For zero-mean i.i.d. Gaussian channel coefficients the ergodic capacity of a MIMO channel with N transmit and M receive antennas scales linearly with min{M,N} compared to a corresponding single-input single-output (SISO) channel. However, there is a major obstacle in the practical exploitation of MIMO technology: the capacity gain depends strongly on the propagation environment and diminishes with increasing correlation of the channel coefficients. In higher frequency bands we expect an increase in correlation because the propagation channel becomes more and more line-of-sight (LOS) and we are confronted with a rich array -- poor scattering dilemma [WittRank04].

In [WittRank03] and [RankWitt04] it is shown that with cooperative two-hop relaying one can increase the rank and therefore the capacity of correlated (ill-conditioned) MIMO channels. The main idea is to use amplify-and-forward relays that act as active scatterers and assist the communication between source and destination: The relays receive in the first time slot the signal from the source and forward an amplified version to the destination node in the second time slot. This way of relaying leads to low-complexity relay transceivers and to lower power consumption since there is no signal processing for decoding procedures. The goal of cooperative relaying here is to increase the rank of the compound (two time slots) channel matrix and to shape the eigenvalue distribution such that the channel matrix becomes well-conditioned and the capacity of the MIMO channel improves.

The goal of this research project is to develop a solid foundation of MIMO wireless networks where the individual nodes can cooperate.

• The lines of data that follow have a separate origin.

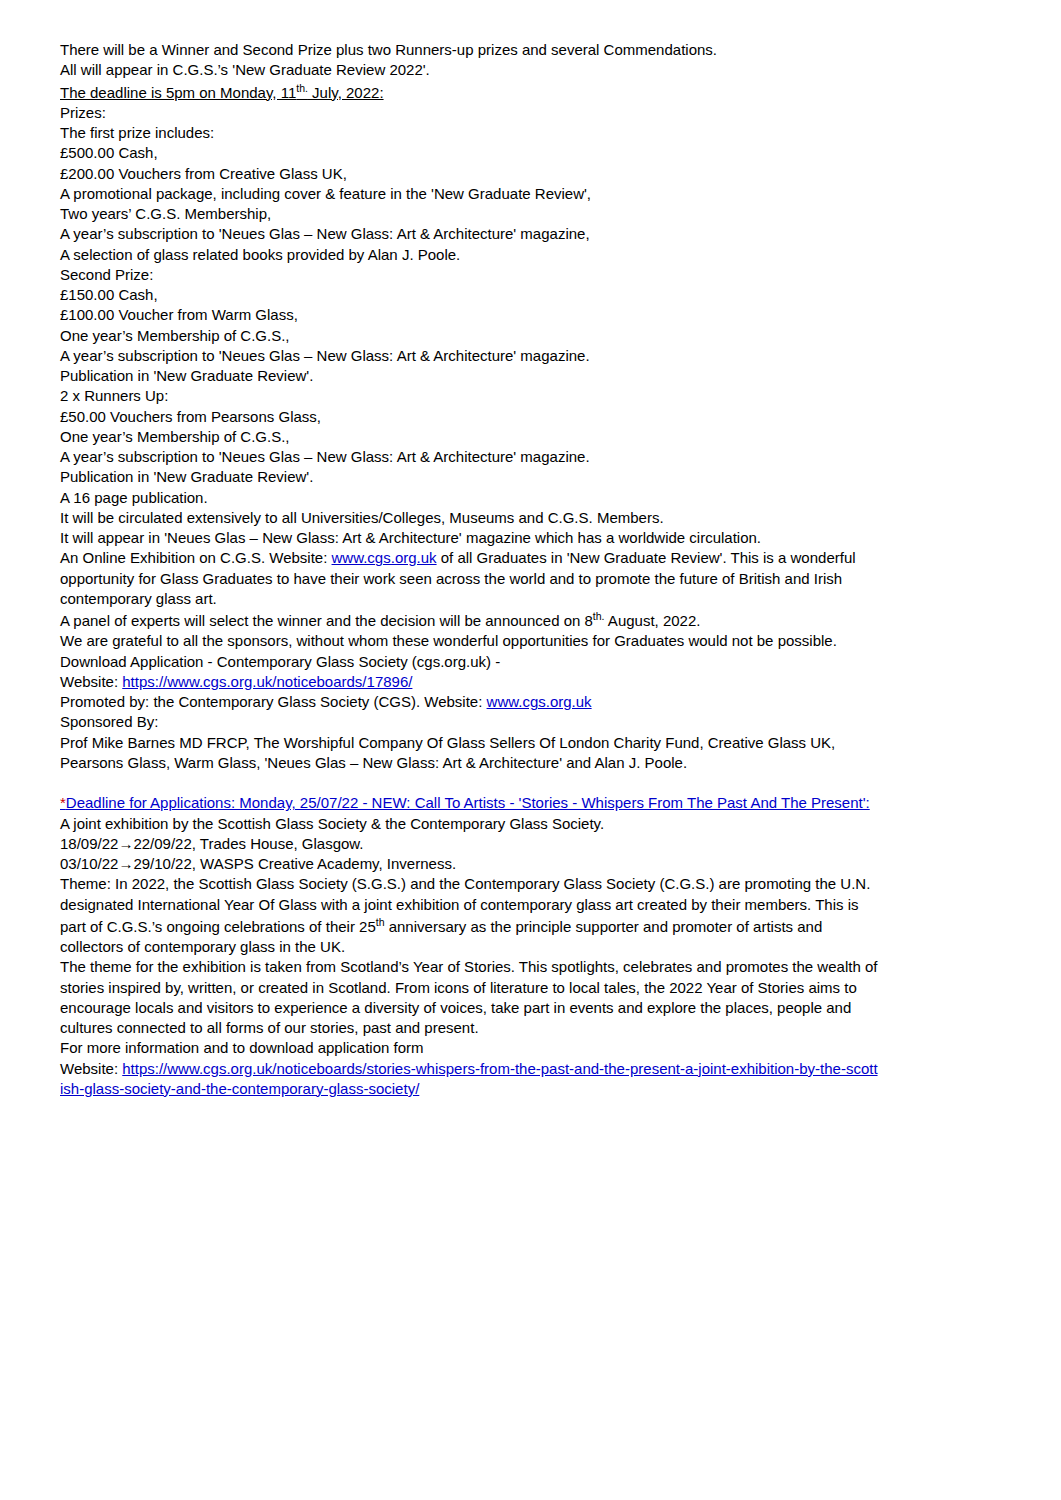There will be a Winner and Second Prize plus two Runners-up prizes and several Commendations.
All will appear in C.G.S.’s 'New Graduate Review 2022'.
The deadline is 5pm on Monday, 11th. July, 2022:
Prizes:
The first prize includes:
£500.00 Cash,
£200.00 Vouchers from Creative Glass UK,
A promotional package, including cover & feature in the 'New Graduate Review',
Two years’ C.G.S. Membership,
A year’s subscription to 'Neues Glas – New Glass: Art & Architecture' magazine,
A selection of glass related books provided by Alan J. Poole.
Second Prize:
£150.00 Cash,
£100.00 Voucher from Warm Glass,
One year’s Membership of C.G.S.,
A year’s subscription to 'Neues Glas – New Glass: Art & Architecture' magazine.
Publication in 'New Graduate Review'.
2 x Runners Up:
£50.00 Vouchers from Pearsons Glass,
One year’s Membership of C.G.S.,
A year’s subscription to 'Neues Glas – New Glass: Art & Architecture' magazine.
Publication in 'New Graduate Review'.
A 16 page publication.
It will be circulated extensively to all Universities/Colleges, Museums and C.G.S. Members.
It will appear in 'Neues Glas – New Glass: Art & Architecture' magazine which has a worldwide circulation.
An Online Exhibition on C.G.S. Website: www.cgs.org.uk of all Graduates in 'New Graduate Review'. This is a wonderful opportunity for Glass Graduates to have their work seen across the world and to promote the future of British and Irish contemporary glass art.
A panel of experts will select the winner and the decision will be announced on 8th. August, 2022.
We are grateful to all the sponsors, without whom these wonderful opportunities for Graduates would not be possible.
Download Application - Contemporary Glass Society (cgs.org.uk) -
Website: https://www.cgs.org.uk/noticeboards/17896/
Promoted by: the Contemporary Glass Society (CGS). Website: www.cgs.org.uk
Sponsored By:
Prof Mike Barnes MD FRCP, The Worshipful Company Of Glass Sellers Of London Charity Fund, Creative Glass UK, Pearsons Glass, Warm Glass, 'Neues Glas – New Glass: Art & Architecture' and Alan J. Poole.
*Deadline for Applications: Monday, 25/07/22 - NEW: Call To Artists - 'Stories - Whispers From The Past And The Present':
A joint exhibition by the Scottish Glass Society & the Contemporary Glass Society.
18/09/22→22/09/22, Trades House, Glasgow.
03/10/22→29/10/22, WASPS Creative Academy, Inverness.
Theme: In 2022, the Scottish Glass Society (S.G.S.) and the Contemporary Glass Society (C.G.S.) are promoting the U.N. designated International Year Of Glass with a joint exhibition of contemporary glass art created by their members. This is part of C.G.S.’s ongoing celebrations of their 25th anniversary as the principle supporter and promoter of artists and collectors of contemporary glass in the UK.
The theme for the exhibition is taken from Scotland’s Year of Stories. This spotlights, celebrates and promotes the wealth of stories inspired by, written, or created in Scotland. From icons of literature to local tales, the 2022 Year of Stories aims to encourage locals and visitors to experience a diversity of voices, take part in events and explore the places, people and cultures connected to all forms of our stories, past and present.
For more information and to download application form
Website: https://www.cgs.org.uk/noticeboards/stories-whispers-from-the-past-and-the-present-a-joint-exhibition-by-the-scottish-glass-society-and-the-contemporary-glass-society/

We work on performance limits of cooperative MIMO wireless relay networks in terms of information theoretic capacities, outage probabilities and spectral efficiencies of practical receiver structures. Based on the theoretical limits we are interested in developing cooperative physical layer signaling schemes for wireless relay networks which can exploit space and time diversity in a way that achieves reliable transmission of information and increase the capacity between a source and a destination. We expect that the results to be obtained in the course of the proposed project will lead to important insights on the integration of MIMO technology into future wireless networks.